Em todos os cérebros?
Além disso, a equipa registou actividade cerebral simultaneamente no hipocampo e no córtex, o que revela o papel fundamental do diálogo orquestrado entre estas duas partes do cérebro. “Fomos os primeiros a demonstrar que essas rápidas explosões no hipocampo surgem espontaneamente durante a recordação de memórias nos humanos e a mostrar que estão aliadas à actividade cortical [do córtex]”, frisa Yitzhak Norman.
Resumindo, tudo acontece assim: durante a formação de uma nova memória o hipocampo gera SWR. Depois, um ou dois segundos antes de nos lembramos dessa memória, essas explosões ressurgem.

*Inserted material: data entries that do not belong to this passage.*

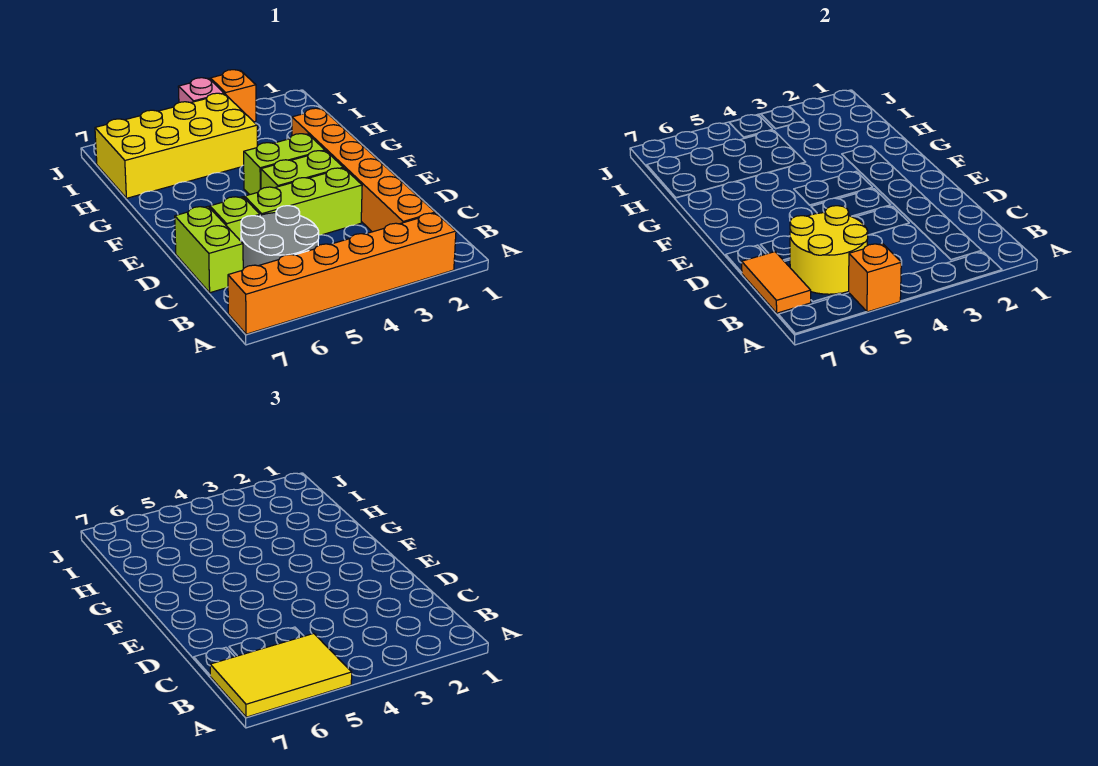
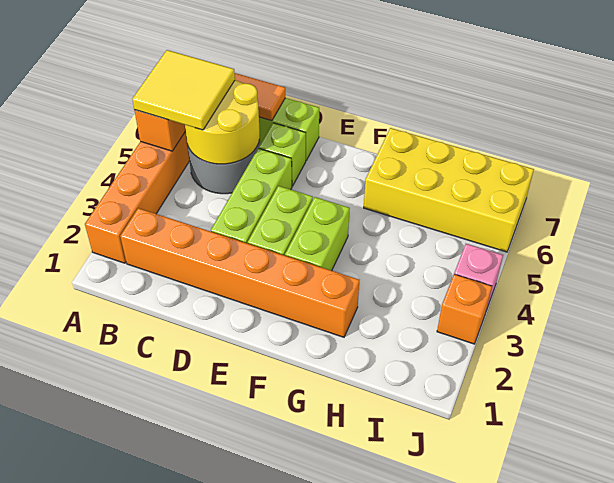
yellow 2x3 tile [210,633,352,717] -> yellow 2x2 tile [132,50,235,130]
yellow 2x4 brick [95,93,257,198] -> yellow 2x4 brick turned to [364,128,534,252]

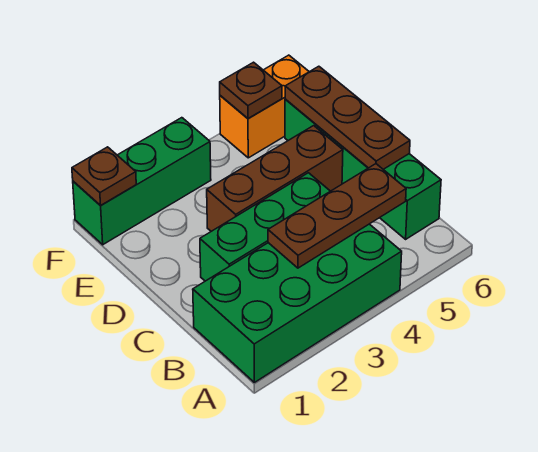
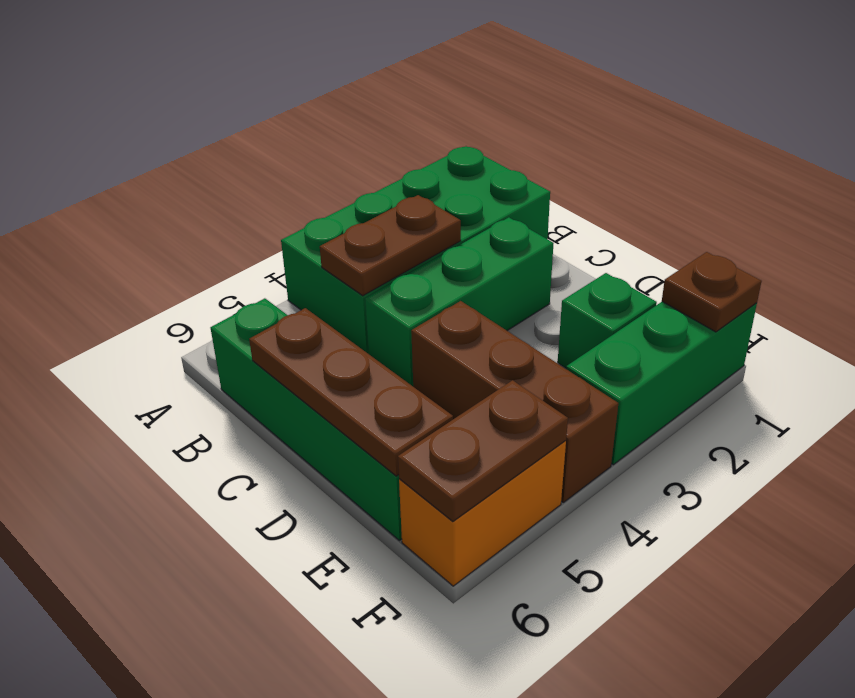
brown 1x3 plate [268,164,406,268] -> brown 1x2 plate [320,195,461,296]
brown 1x3 brick [207,126,343,231] -> brown 1x3 brick turned to [411,301,618,502]
none -> green 1x1 brick [558,273,657,368]
brown 1x1 plate [220,62,282,118] -> brown 1x2 plate [398,380,568,522]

Durante essas explosões, as representações visuais no córtex relacionadas com a nova memória são reactivadas.
Mas, se este estudo foi só realizado em pessoas com epilepsia, também se aplica a todos os humanos? Yitzhak Norman refere que não é possível aplicar o mesmo método invasivo em pessoas sem epilepsia: “Contudo, estudos em roedores e primatas não humanos mostraram claramente que essas explosões ocorrem em cérebros sem epilepsia.”
Precisamente, como futuro trabalho, Yitzhak Norman gostaria de medir a actividade das SWR com métodos não invasivos, como a imagem de difusão por ressonância magnética funcional (fMRI, na sigla em inglês), para conseguir caracterizar detalhadamente essas explosões e investigar a sua ligação a doenças em que há défices de memória, como a de Alzheimer e o stress pós-traumático.
A compreensão de que as SWR têm um papel central na memória episódica humana poderá oferecer novos conhecimentos para aperfeiçoarmos ferramentas e métodos terapêuticos que melhorarão directamente processos de recuperação de doentes que sofrem défices de memória, como doentes com Alzheimer”, indica o cientista.
Numa das ilustrações que acompanha a divulgação deste trabalho, os cientistas fazem uma alusão ao fresco A Criação de Adão. Afinal, quando estamos a observar o tecto da Capela Sistina, em Roma, não há apenas uma explosão de beleza em frente aos nossos olhos, mas também um fogo-de-artifício no cérebro.